Après deux jours de grève de la faim, Asha Rampadaruth a obtenu  un paiement ex gratia de Rs 2,4 millions « without admission of guilt » suite à son renvoi de la State Bank of Mauritius. Suite à cet accord signé ce midi entre les parties concernées, Jack Bizlall et Asha Rampadaruth ont mis fin à leur grève de la faim. Sollicités par la presse pour un commentaire, les représentants de la SBM n’ont pas souhaité faire de déclaration.
« Mme Rampadaruth a obtenu plus que ce qu’elle a demandé ! », a lancé le sourire aux lèvres, un Jack Bizlall visiblement épuisé par ces deux jours de grève de la faim, assis sur un lit installé sous le kiosque du Jardin de la Compagnie, Port-Louis. « Je veux dire par là qu’elle a eu la paix d’esprit, car elle n’aura pas à retourner dans cette banque où elle risque d’être marginalisée ! », a-t-il ajouté.
Depuis dimanche après-midi, Jack Bizlall et Asha Rampadaruth poursuivaient une grève de la faim sous le kiosque du Jardin de la Compagnie pour réclamer la réintégration de cette employée de la SBM qui estimait avoir été injustement licenciée.
Jack Bizlall commentait pour la presse l’accord qui venait d’être signé quelques minutes auparavant entre les représentants du Comité de soutien à Asha Rampadaruth et ceux de la State Bank of Mauritius, cela en présence du ministère Arvin Boolell qui a agi en médiateur dans cette affaire.
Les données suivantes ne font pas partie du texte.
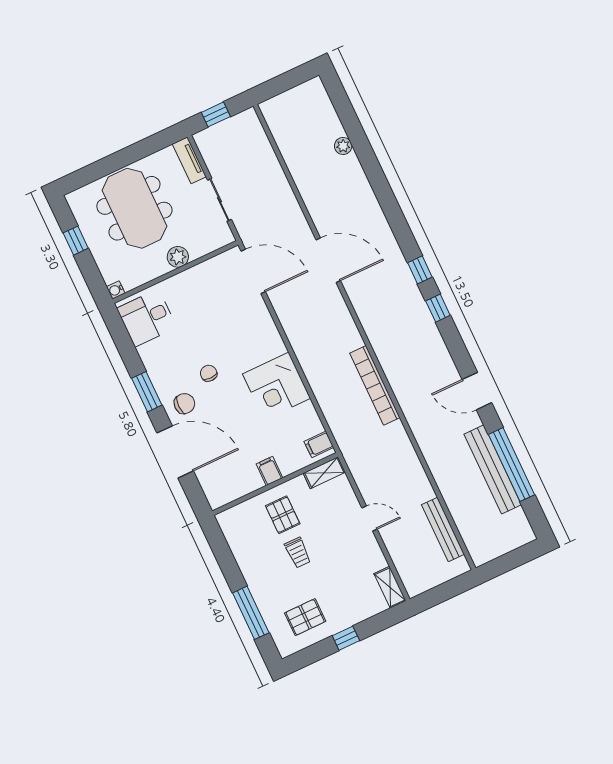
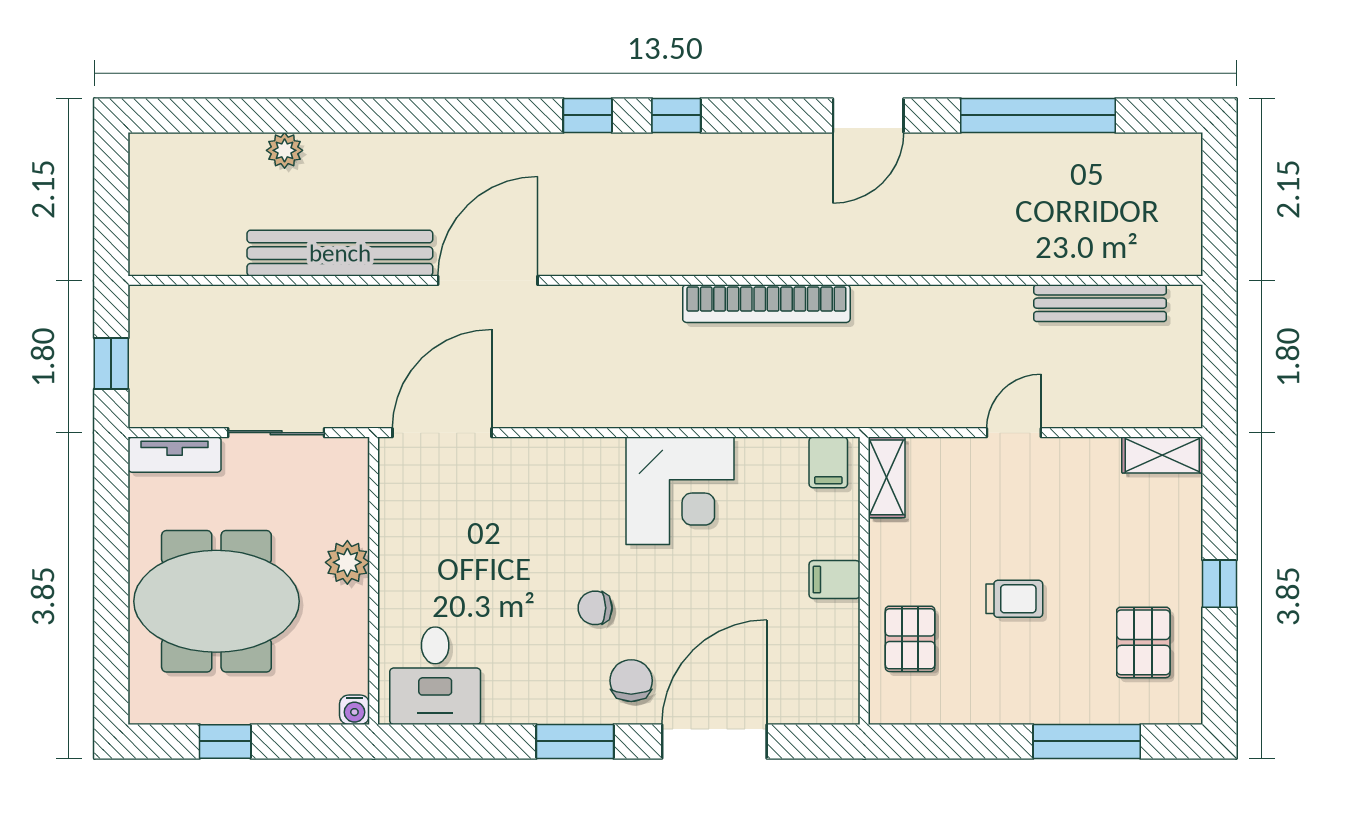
bench: (493, 469) -> (340, 253), moved
pallet: (283, 515) -> (910, 639), moved, turned 90

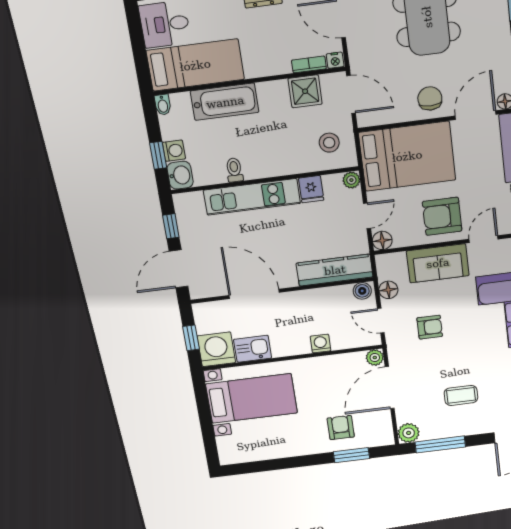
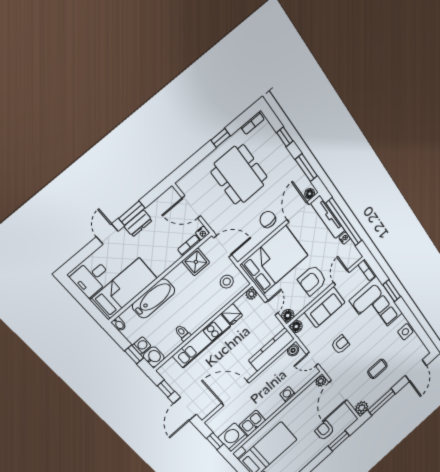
floor lamp: (388, 290) -> (296, 327), moved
Le comité de soutien à Asha Rampadaruth était composé de Me Dev Ramano, Jane Ragoo, Reeaz Chuttoo, Rashid Imrith, Venoo Ramasamy, entre autres. La SBM étaient représentée par son Chief Executive, Jairaj Sonoo et son conseiller légal, Me Sanjay Bhuckory.
Selon l’accord, Asha Rampadaruth renonce à toute autre forme de procès contre la banque, mais en retour, elle accepte cette compensation de Rs 2,4 millions « without admission of guilt ».
Jack Bizlall révèle qu’une seconde ronde de négociations va se poursuivre, mais il n’a pas voulu en révéler la teneur. Pour démontrer qu’il mettait un terme à la grève de la faim, il a pris un petit morceau de « gato moutay » et en a offert un bout à Asha Rampadaruth sous l’oeil amusé de ceux présents.
Jack Bizlall a dit avoir tiré trois leçons de cette grève de la faim. D’abord, sa satisfaction de revoir qu’on a rouvert le Jardin de la Compagnie à des manifestations. « Sous une administration municipale précédente, on avait interdit la tenue de manifestations dans ce jardin », a-t-il expliqué. Il a signifié son intention d’écrire à la municipalité de Port-Louis pour que le Monument des Droits Humains soit transféré de l’enceinte de la municipalité au Jardin de la Compagnie et que celui-ci soit désormais dédié à tous ceux qui ont une revendication à exprimer.
Puis, il y a eu l’unité syndicale qui s’est formée autour de la cause d’Asha Rampadaruth. « Mo souhaite ki ena mem unite le 2 fevrie dan nou manifestation kont lalwa travay ! ».
Jack Bizlall s’est ensuite indigné « qu’il y a des personnes dans ce pays qui s’enrichissent grâce à leurs relations, tandis qu’il y a d’autres, comme Asha Rampadaruth, qui font leur travail de façon exemplaire, mais qui se retrouvent dans des situations d’injustice ».
Rappelons que cette matinée d’aujourd’hui a vu, dans le bureau du ministre Arvin Boolell, des tractations intenses entre les deux parties qui ont abouti à la signature de cet accord vers midi.